# erllama
[](https://github.com/erllama/erllama/actions/workflows/ci.yml)
[](https://hex.pm/packages/erllama)
erllama is a native Erlang/OTP wrapper around `llama.cpp` with a
**token-exact, multi-tier, supervised KV cache**. It turns a
multi-second prefill into a millisecond restore, and lets you keep
**more warm state than fits in RAM** by promoting cold-but-popular
prefixes down to the disk tier.
If you have ever waited five seconds for a chat assistant to
acknowledge "hello" — that's prompt prefill. erllama caches the
work so the second turn, the third turn, and every subsequent agent
sharing the same system prompt skip it.
## A 30-second taste
```erlang
1> {ok, _} = application:ensure_all_started(erllama).
2> Path = "/srv/models/tinyllama-1.1b-chat.Q4_K_M.gguf".
3> {ok, Bin} = file:read_file(Path).
4> {ok, M} = erllama:load_model(#{
backend => erllama_model_llama,
model_path => Path,
fingerprint => crypto:hash(sha256, Bin)
}).
{ok, <<"erllama_model_2375">>}
5> {ok, Reply, _} = erllama:complete(M, <<"Once upon a time">>).
%% ~3 s on a CPU box. Prompt prefill, async cold save fired.
6> {ok, Reply2, _} = erllama:complete(M, <<"Once upon a time">>).
%% ~10 ms. Cache hit; KV state restored, one decode for fresh logits.
7> {ok, _, _} = erllama:complete(M, <<"Once upon a time, in a quiet village">>).
%% ~50 ms. Longest-prefix walk found the cached row even though
%% the new prompt is longer.
```
`load_model/1` returns a binary `model_id` that is also the registered
name for the underlying gen_statem. Pass it to `complete/2,3`,
`unload/1`, etc.
That is the whole pitch. The cache is on by default, runs under
its own supervisor, and never returns approximate matches.
## What you get
- **Many models in one BEAM.** Load TinyLlama and Llama-3-8B side by
side, hot-swap a model without bouncing the cache, give each model
its own `policy` and `tier`. One shared cache; rows are
fingerprint-segregated so models never collide on identical
prompts.
- **Token-exact hits.** Cache key is
`sha256(model_fp || quant || ctx_params || tokens_le32)`. Same
tokens, same key, guaranteed-correct restore.

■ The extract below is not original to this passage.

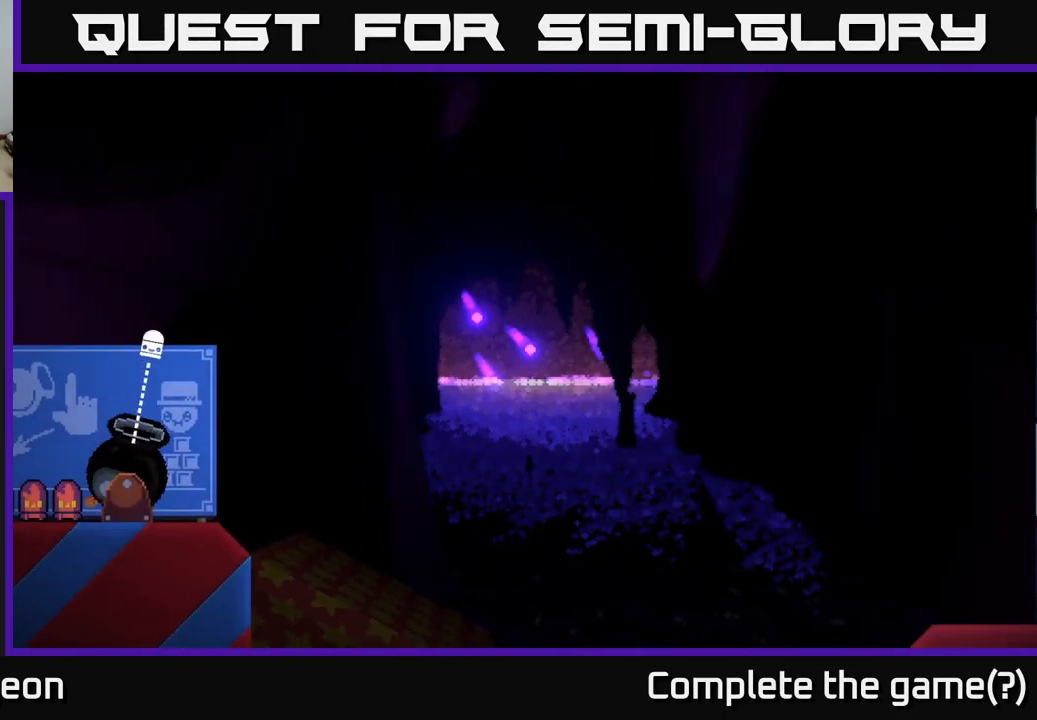
{"buttons": [], "left_stick": "up-right", "right_stick": "center", "events": [[67, "left_stick", "up-right"]]}
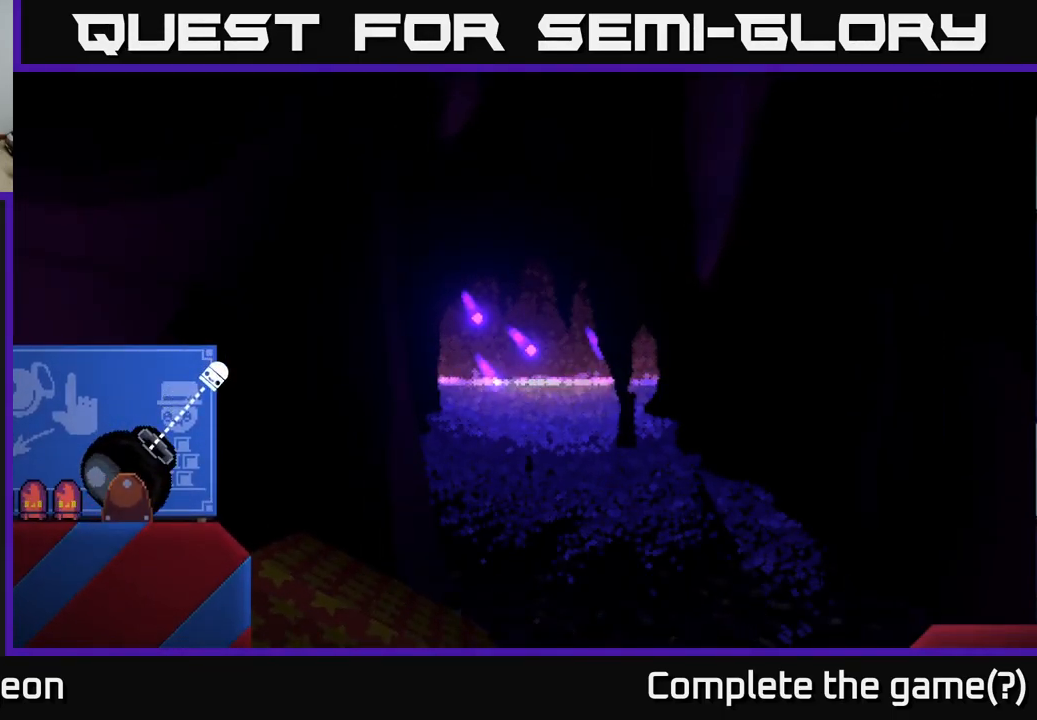
{"buttons": [], "left_stick": "up-right", "right_stick": "center", "events": []}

- **Three storage tiers.** ETS slabs for the hottest data, files
on `/dev/shm` for warm working set, on-disk files (plain read
I/O) for everything else. Each tier supervised independently
with its own quota and LRU.
- **Bigger than RAM.** Disk is a first-class tier, not a fallback.
A 70B model in Q4 already takes ~40 GB of weights; the disk tier
holds the warm KV state your working set needs without crowding
weights out of RAM.
- **Shared-prefix hits across agents.** Spawn N workers that all
start with the same system prompt: the first cold-prefills, every
subsequent worker gets a longest-prefix hit on the shared part.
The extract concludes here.